» **Apply what you read**:
A) According to the blog excerpt, what share of 1 Billion Birthdays coffee sales will be donated, and to whom?
B) List every platform on which, according to the blog excerpt, the writer plans to post training pictures or progress.
C) Summarize the blog excerpt in two sentences.

» **Excerpt**:
If using condiments help you to enjoy your coffee more, that's fine. However, I urge you to at least taste every cup of coffee prior to adding them. If you know that the coffee you regularly buy gives you no inclination to consider drinking it black, throw it away. It's not worth your time or money. There’s too much high quality coffee available to settle junk. If it is worthy, please give the coffee an opportunity to impress your taste buds before making the decision. I genuinely hope that your expectations are exceeded. Be blessed.
In September I announced that I would be training to run the Making Strides for Breast Cancer Walk/Run this month. I think the world heard my announcement & September was by far one of the busiest months I ever encountered. I wasn’t deterred to completely give up my goal & started back running this month. I have to be honest it’s been tough. First off, I’m not a huge fan of running. I just don’t get excited about it (probably cause I not good at it yet). I like the results of training to run & so I keep my focus on the end results & not necessarily the task at hand. Second, I love food. Good food. I always jump at an opportunity to experience something new & delicious. I especially love trying rare & exotic fruit. If you ever run into a guy smelling the fruit in produce section, it’s a good shot that it’s me. Nevertheless, I have to keep my eyes on the prize. Terry Sullivan of LiveRightNow has been an excellent trainer & mentor in this process. His advice is really helpful & practical. My first goal: lose seven pounds. Wish me luck. Be blessed.
I've participated in the Making Strides walk/run in Jackson for the last 5 years. Cancer isn't just a passing subject in my household. My family has been affected by this deadly disease multiple times, making it very personal and near & dear to my heart. I've been planning to do something with Jackson ACS for the last 2 years but I've either been too late or too occupied. We were determined to do something with them this year & I'm happy to announce we are ready to go.
Today we are releasing a special coffee blend in honor of the Making Strides campaign called 1 Billion Birthdays. This coffee is a combination of Central American coffees and the cupping notes on this coffee is sweet fudge, & silky caramel. We are donating 25% of the sales of this coffee to the local American Cancer Society in Jackson, Mississippi with the conclusion of this fundraiser to be on the weekend of the annual 5k walk/run.
We are also planning to participate in the 5k again this year. I'm personally planning to run the 5k draped in pink this year to celebrate. Keep in mind, I've never ran a 5k in my entire life & to get prepped, I am training with Terry Sullivan of LiveRightNow. Terry is a certified trainer and an excellent motivator. If you've ever seen a group of guys & gals running hills in Fondren on Fridays, that's Terry's group. To sweeten the deal, we are donating $10 for each pound I lose in preparation for the race. In the meantime, I'll be posting pics of the training to Facebook/Twitter & blog my progress. No pressure right?
To say that I am super excited about this would be an understatement. We are a company that loves to give back to our local community & support our local ACS. So how can you get involved? How can you support? You can pick up your very own bag of 1 Billion Birthdays coffee here to get started. Do you have a Making Strides team of your own & would like to do fundraising? Contact us here to get more information about a fundraising opportunity using our coffee. Simply put "Making Strides Fundraiser" in the subject line & we will get back in contact with you. In the meantime, look for announcements on our Facebook & Twitter pages for updates, events, giveaways & more. As always, be blessed.

» **Chart understanding data**:
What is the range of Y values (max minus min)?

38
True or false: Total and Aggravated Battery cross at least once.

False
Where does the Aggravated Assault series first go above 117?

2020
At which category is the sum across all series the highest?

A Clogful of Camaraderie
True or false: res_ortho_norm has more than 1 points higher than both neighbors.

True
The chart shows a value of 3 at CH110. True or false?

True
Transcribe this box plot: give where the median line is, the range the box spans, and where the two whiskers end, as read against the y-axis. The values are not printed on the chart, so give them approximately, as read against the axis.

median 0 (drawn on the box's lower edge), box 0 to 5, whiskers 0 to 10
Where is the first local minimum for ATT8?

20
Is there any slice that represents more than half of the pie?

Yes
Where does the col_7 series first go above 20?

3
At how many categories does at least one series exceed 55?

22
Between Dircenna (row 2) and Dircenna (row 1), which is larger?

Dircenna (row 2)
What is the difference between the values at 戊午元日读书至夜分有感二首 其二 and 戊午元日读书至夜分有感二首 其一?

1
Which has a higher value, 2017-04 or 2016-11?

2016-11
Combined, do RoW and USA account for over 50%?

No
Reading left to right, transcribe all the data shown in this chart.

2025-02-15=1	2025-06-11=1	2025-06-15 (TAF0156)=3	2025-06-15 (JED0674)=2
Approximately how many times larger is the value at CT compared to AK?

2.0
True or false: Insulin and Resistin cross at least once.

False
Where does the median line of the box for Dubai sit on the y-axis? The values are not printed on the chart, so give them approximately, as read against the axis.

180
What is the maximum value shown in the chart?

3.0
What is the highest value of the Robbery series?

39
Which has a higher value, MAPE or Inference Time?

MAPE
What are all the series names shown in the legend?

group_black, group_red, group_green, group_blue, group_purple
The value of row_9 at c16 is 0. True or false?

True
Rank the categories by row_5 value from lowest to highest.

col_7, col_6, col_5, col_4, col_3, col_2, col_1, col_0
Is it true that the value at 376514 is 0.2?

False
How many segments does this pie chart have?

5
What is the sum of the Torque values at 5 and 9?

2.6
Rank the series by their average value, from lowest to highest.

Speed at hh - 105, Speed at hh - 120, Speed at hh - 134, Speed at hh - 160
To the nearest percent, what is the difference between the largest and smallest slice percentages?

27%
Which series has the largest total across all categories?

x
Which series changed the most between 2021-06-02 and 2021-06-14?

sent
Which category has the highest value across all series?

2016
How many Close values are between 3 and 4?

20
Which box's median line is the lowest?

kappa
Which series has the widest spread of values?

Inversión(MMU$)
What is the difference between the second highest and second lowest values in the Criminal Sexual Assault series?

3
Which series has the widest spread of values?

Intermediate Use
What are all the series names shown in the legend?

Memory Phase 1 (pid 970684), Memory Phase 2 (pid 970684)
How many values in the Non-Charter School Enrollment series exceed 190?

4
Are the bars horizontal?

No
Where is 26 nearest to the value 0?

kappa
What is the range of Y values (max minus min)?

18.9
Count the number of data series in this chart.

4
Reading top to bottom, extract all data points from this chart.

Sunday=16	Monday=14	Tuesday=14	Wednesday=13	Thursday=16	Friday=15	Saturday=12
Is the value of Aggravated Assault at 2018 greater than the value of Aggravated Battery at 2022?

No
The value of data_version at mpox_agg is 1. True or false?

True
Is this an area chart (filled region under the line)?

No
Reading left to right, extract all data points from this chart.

» **Task results**:
A) 25% of the sales will go to the local American Cancer Society in Jackson, Mississippi.

B) Facebook, Twitter, the blog

C) The writer urges readers to taste every cup of coffee before adding condiments, and describes training with Terry Sullivan of LiveRightNow to run the Making Strides for Breast Cancer 5k despite not being a fan of running. To support the Jackson ACS, the company is releasing a special blend called 1 Billion Birthdays and donating 25% of its sales, plus $10 for each pound the writer loses before the race.